» ОПИСАНИЕ ЗАДАНИЯ
Пожалуйста, оформите все строки из записей ниже как таблицу Markdown со столбцами «Номер» и «Строка». Пустые строки в таблицу не включайте.

» Текст, извлечённый со страницы

___

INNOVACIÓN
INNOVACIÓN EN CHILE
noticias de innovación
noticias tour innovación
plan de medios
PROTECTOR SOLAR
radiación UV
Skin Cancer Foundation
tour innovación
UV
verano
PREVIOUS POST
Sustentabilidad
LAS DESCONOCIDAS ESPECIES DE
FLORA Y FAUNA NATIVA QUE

___

» РЕШЕНИЕ
| Номер | Строка |
|---|---|
| 1 | INNOVACIÓN |
| 2 | INNOVACIÓN EN CHILE |
| 3 | noticias de innovación |
| 4 | noticias tour innovación |
| 5 | plan de medios |
| 6 | PROTECTOR SOLAR |
| 7 | radiación UV |
| 8 | Skin Cancer Foundation |
| 9 | tour innovación |
| 10 | UV |
| 11 | verano |
| 12 | PREVIOUS POST |
| 13 | Sustentabilidad |
| 14 | LAS DESCONOCIDAS ESPECIES DE |
| 15 | FLORA Y FAUNA NATIVA QUE |